Wayback Machine Archiver: Backup Pages with Python

June 04, 2019 #my-projects

A photo of the Library of Congress in 1902.

The Internet Archive runs a service called the Wayback Machine to create a digital archive of the entire internet. It contains the first snapshot of my website, as well as many others. I love the ability to go back and see how my site has evolved, and know that even if I stop hosting it, the archive will live on. That’s why I want the Wayback Machine to archive every change my site goes through.

The Internet Archive makes it easy to submit a site for archival, but doing this manually is time consuming. So I built Wayback Machine Archiver to automate it.

Wayback Machine Archiver

The Archiver runs on either Python 2.7 or 3.4+. It can be installed with pip:

pip install wayback-machine-archiver

After that, submitting pages for archival is as easy as:

archiver https://alexgude.com https://alexgude.com/blog/  # etc.

This is not much of an improvement over doing it manually, since we still have to find each URL by hand. Luckily, most sites already have a list of all their pages in a sitemap.xml.
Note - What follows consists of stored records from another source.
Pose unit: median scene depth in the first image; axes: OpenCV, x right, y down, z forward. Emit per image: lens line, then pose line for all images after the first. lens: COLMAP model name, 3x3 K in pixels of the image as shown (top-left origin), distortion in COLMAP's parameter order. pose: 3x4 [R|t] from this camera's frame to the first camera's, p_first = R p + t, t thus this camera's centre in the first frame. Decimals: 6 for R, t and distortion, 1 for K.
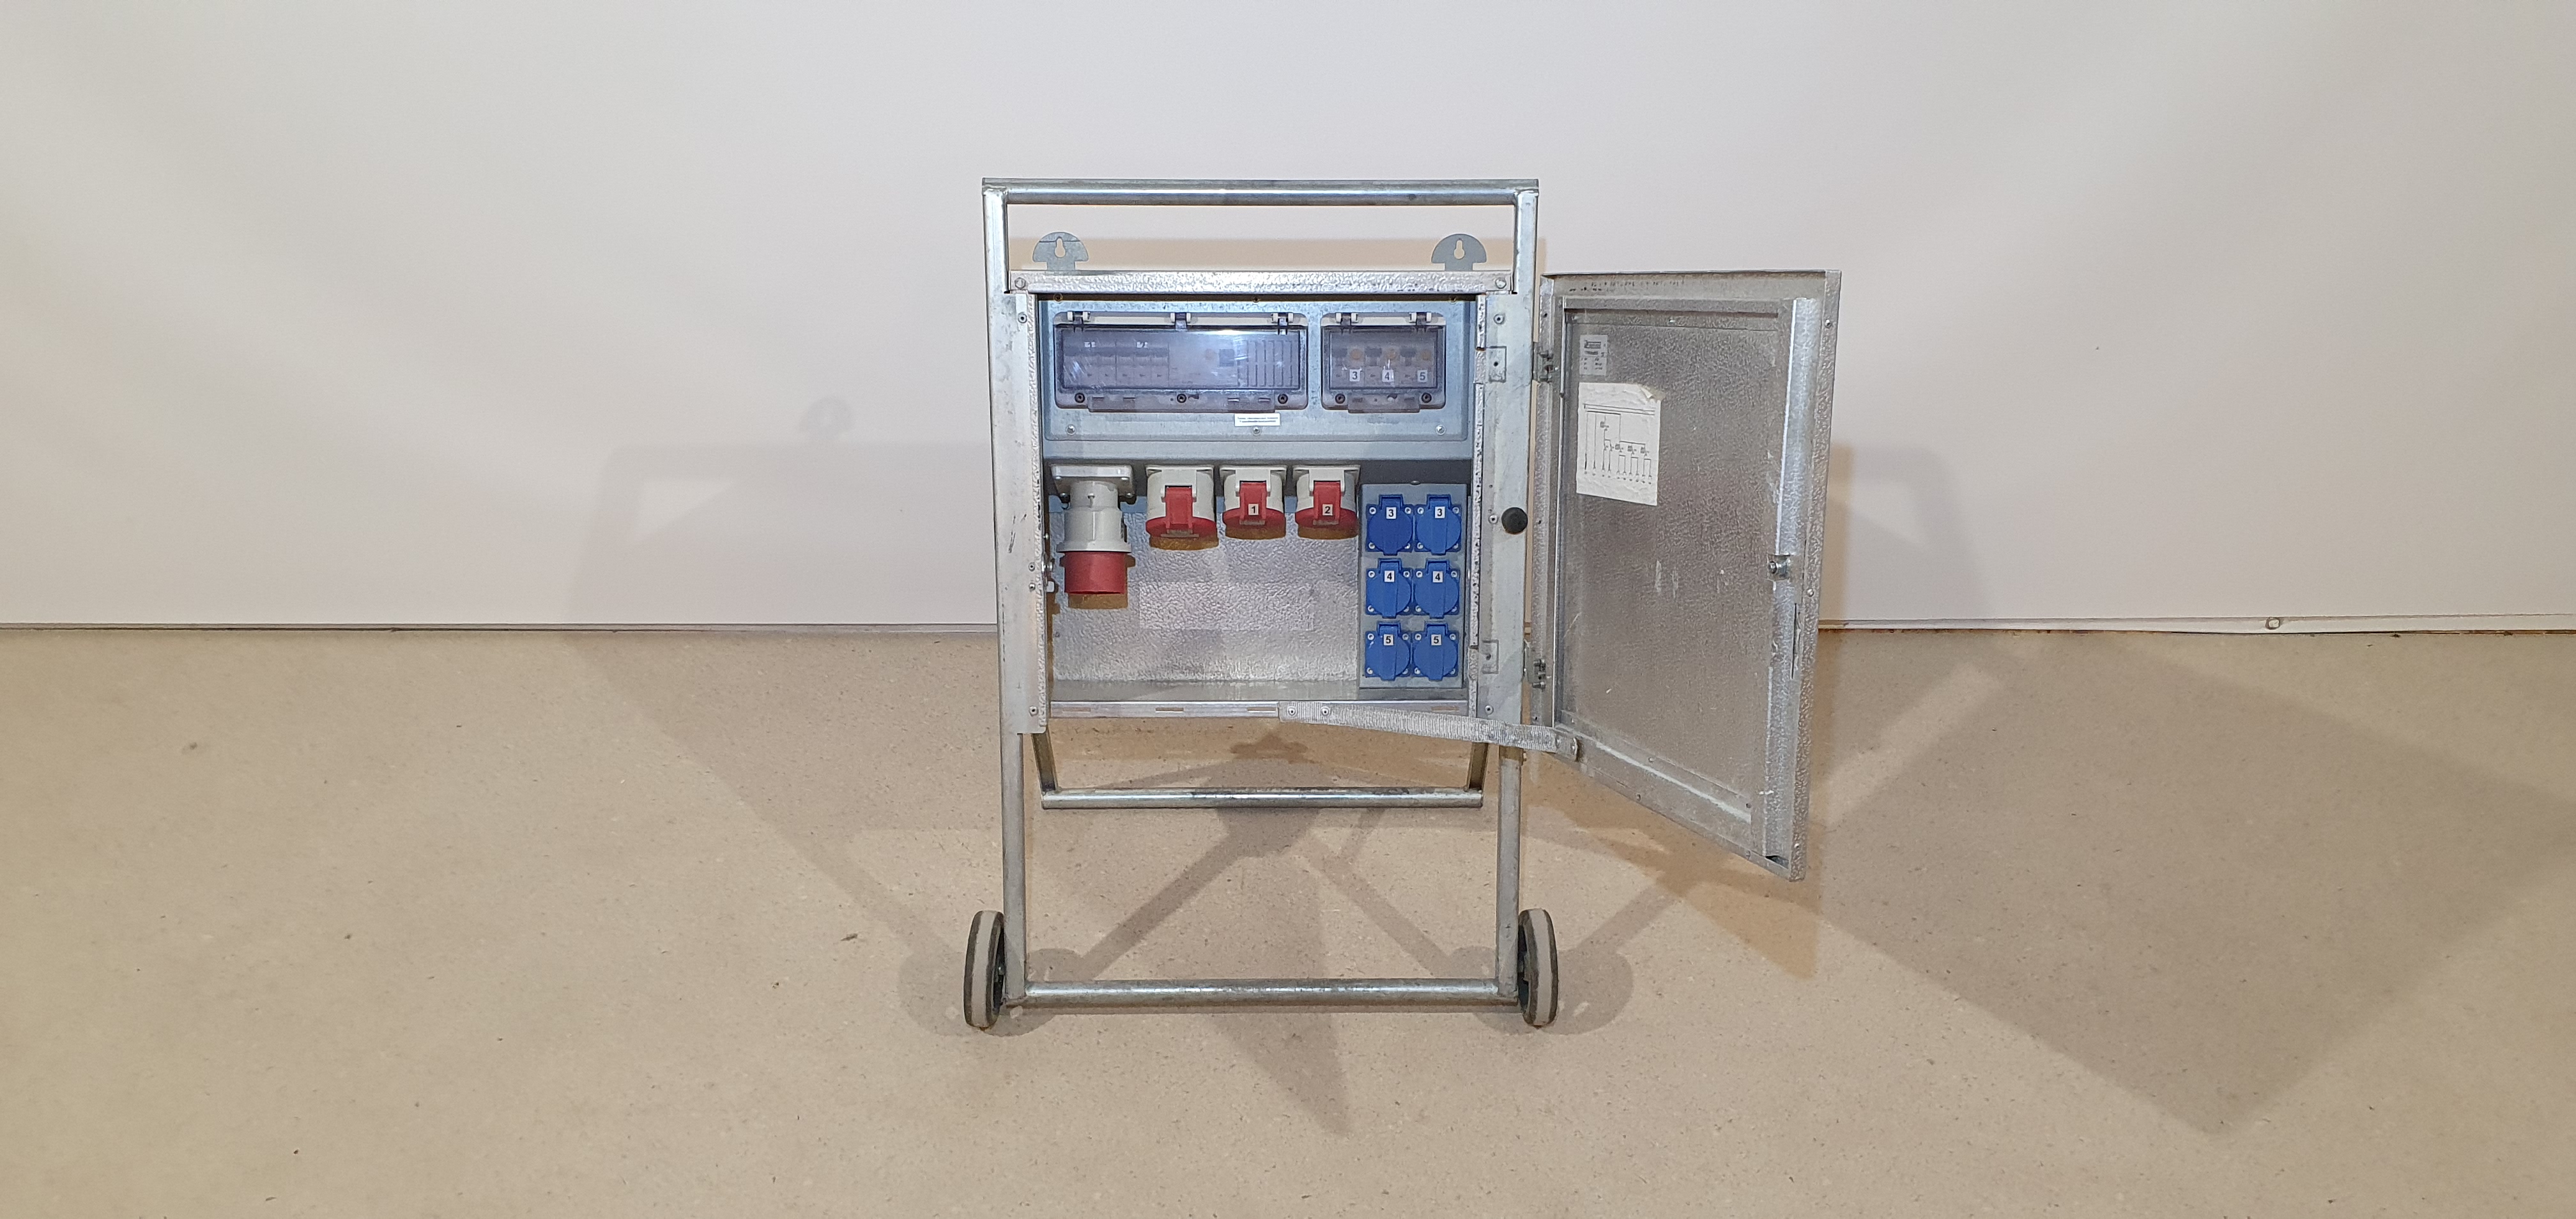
lens RADIAL K [[2073.0, 0, 1288.0], [0, 2073.0, 609.5], [0, 0, 1]] dist [0.037680, 0.003174]
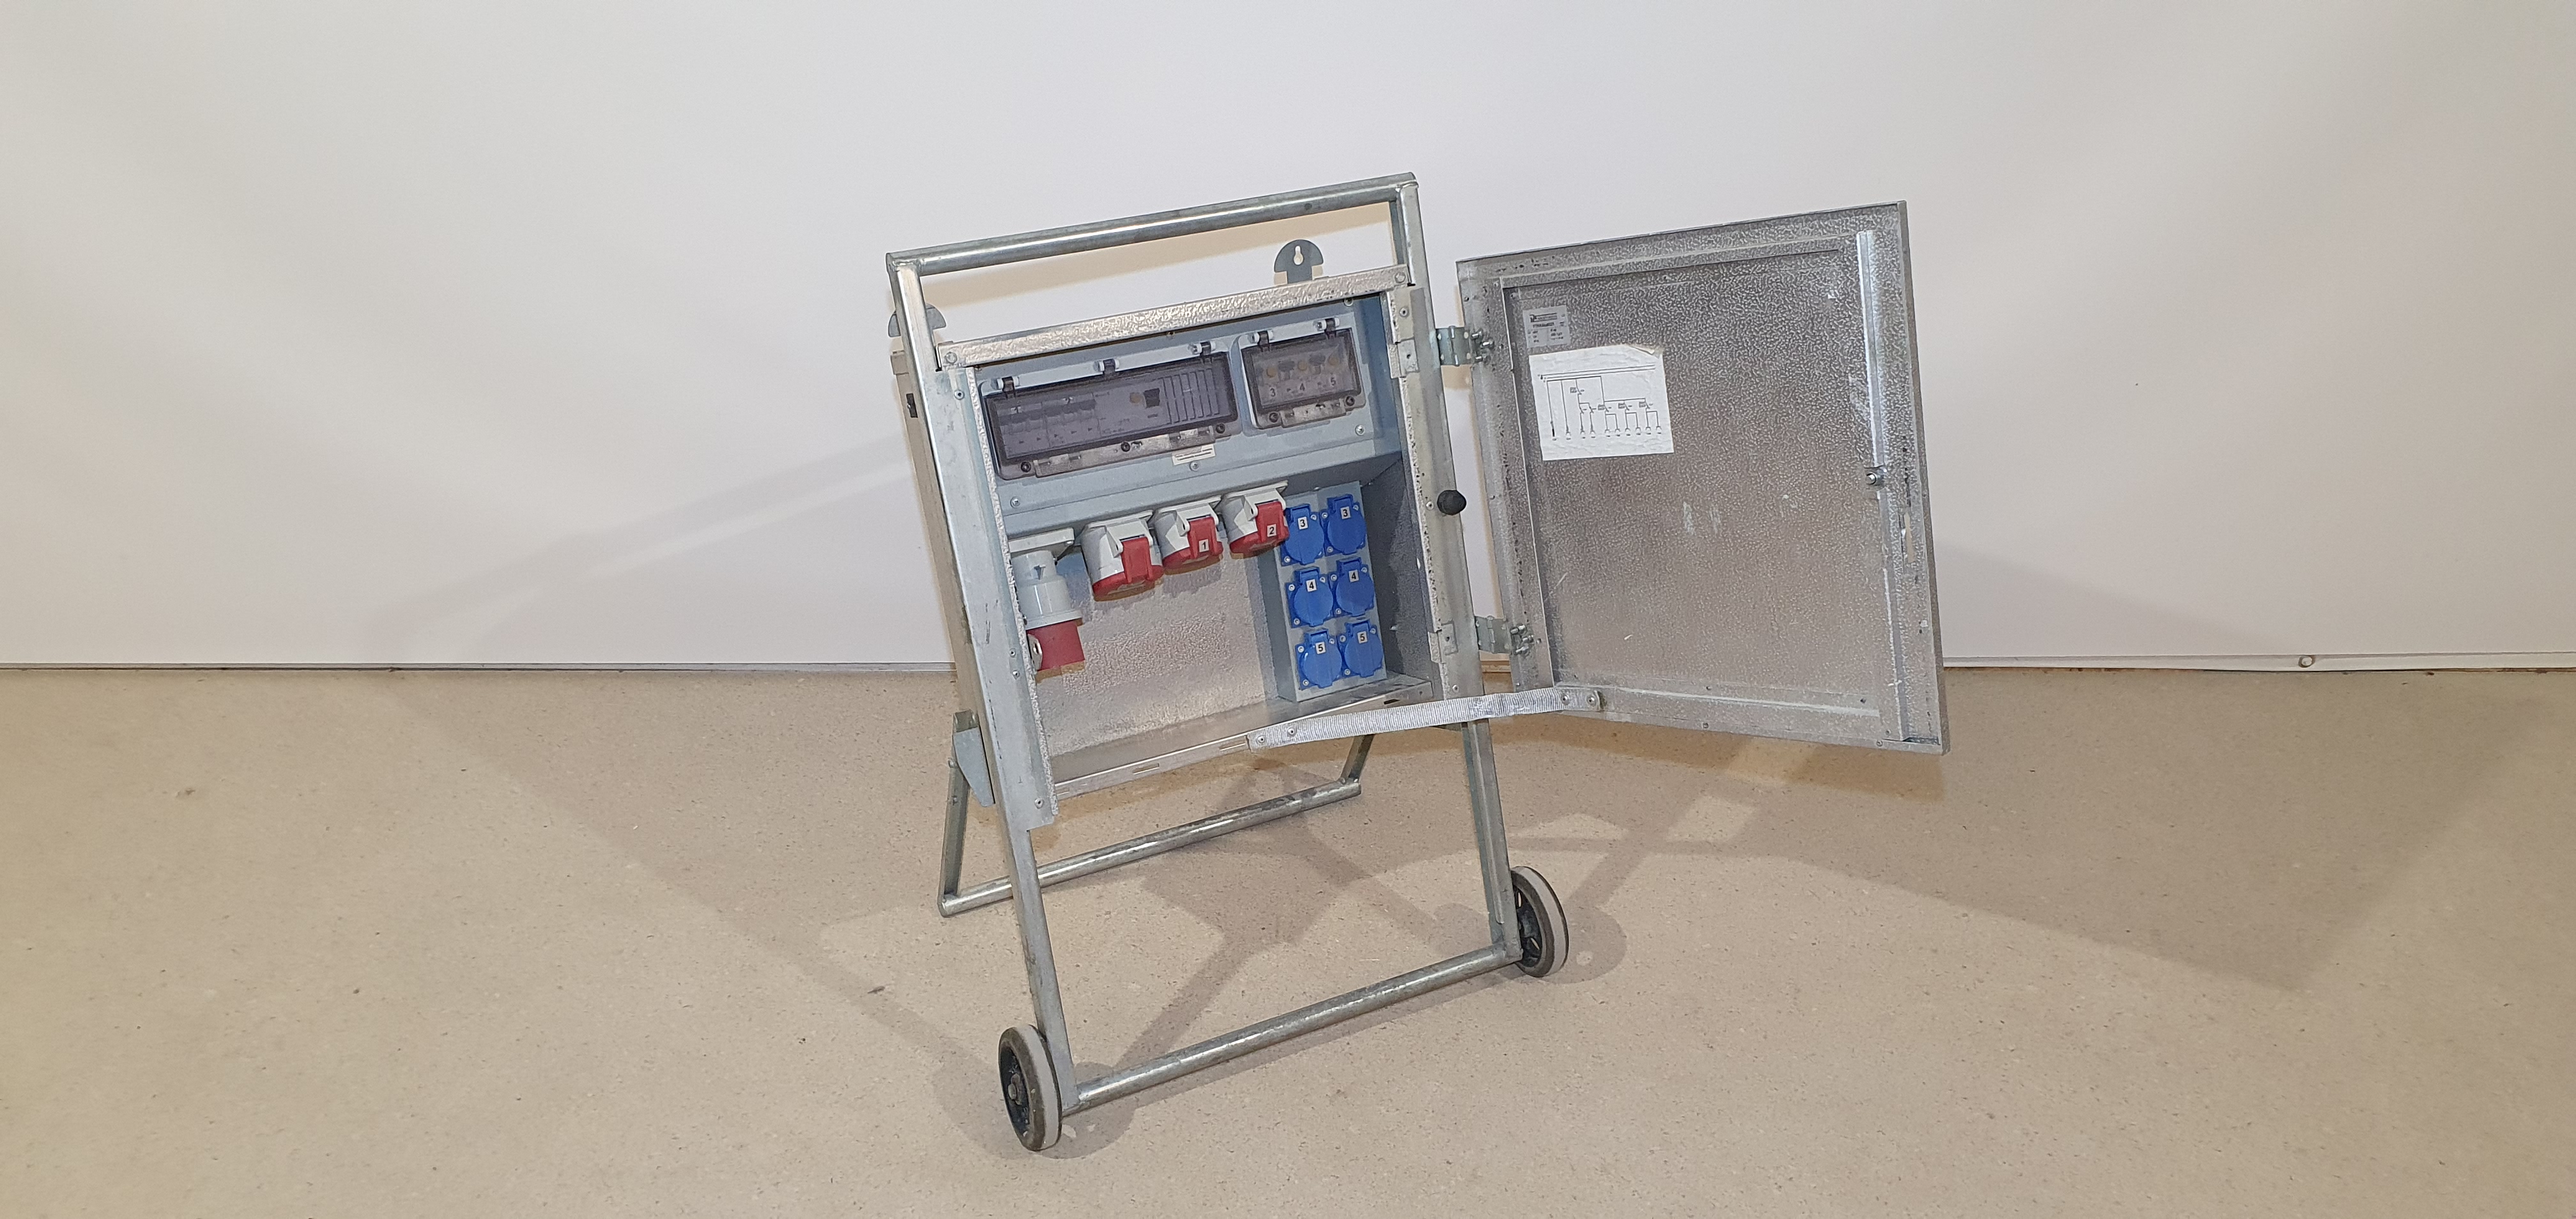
lens RADIAL K [[2073.0, 0, 1288.0], [0, 2073.0, 609.5], [0, 0, 1]] dist [0.037680, 0.003174]
pose [[0.890517, -0.220275, 0.398068, -0.381626], [0.221446, 0.974194, 0.043682, -0.053566], [-0.397417, 0.049251, 0.916315, 0.092527]]
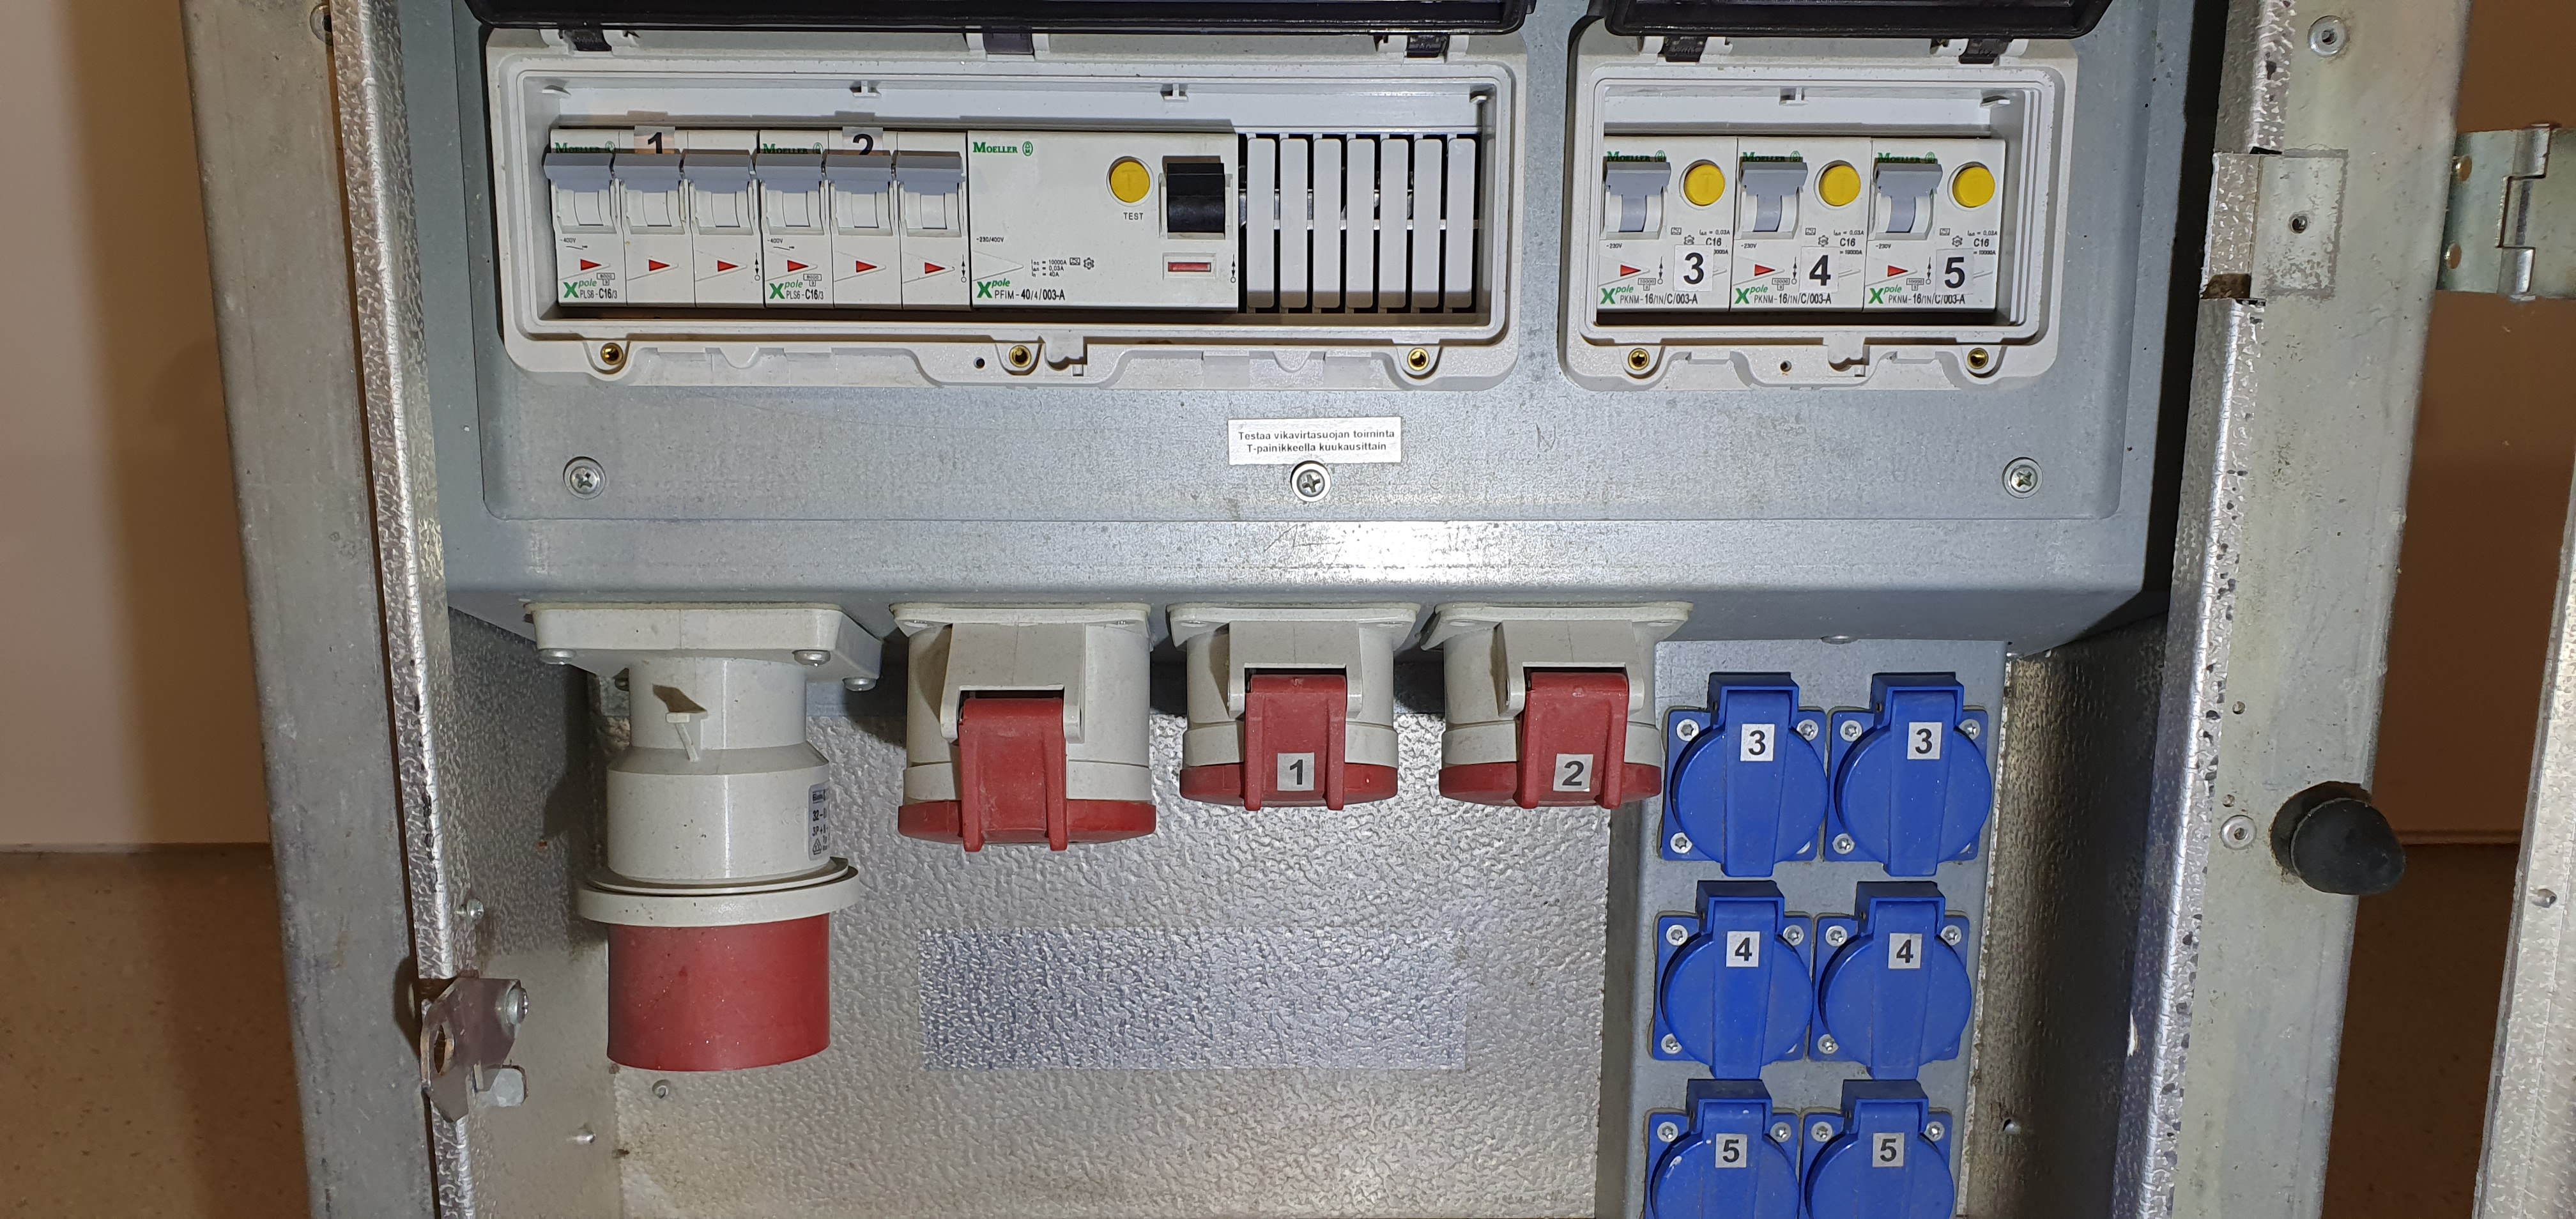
lens RADIAL K [[2070.5, 0, 1274.0], [0, 2070.5, 550.6], [0, 0, 1]] dist [-0.039762, 0.125671]
pose [[0.999676, 0.000161, 0.025441, -0.026624], [-0.001250, 0.999083, 0.042800, -0.089713], [-0.025411, -0.042818, 0.998760, 0.748057]]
For example, my sitemap is at https://alexgude.com/sitemap.xml. It is automatically generated by Jekyll when I update my site. Archiver can read a sitemap and submit all of the pages listed in it, making submitting my blog for archiving is as easy as:

archiver --sitemaps https://alexgude.com/sitemap.xml

Archiver has additional options like using multiple threads, logging, and archiving the sitemap as well as the pages they link to. Checkout the README on the Github site, or use the --help flag.

Scheduling Archiver

Archiver follows the Unix Philosophy of “Make each program do one thing well”, so it leaves the scheduling to another program. I recommend cron. Here is how I backup my site, and a few others, each day:

# Backup three websites weekly
@weekly archiver --sitemaps https://alexgude.com/sitemap.xml --archive-sitemap-also --log INFO
@weekly archiver --sitemaps http://charles.uno/sitemap.xml --archive-sitemap-also --log INFO
@weekly archiver https://www.radiokeysmusic.com --sitemaps https://www.radiokeysmusic.com/sitemap.xml --archive-sitemap-also --log INFO

If you find my Archiver useful, please consider donating to the Internet Archive; none of this would be possible without them! Your company may even match your donation like mine does!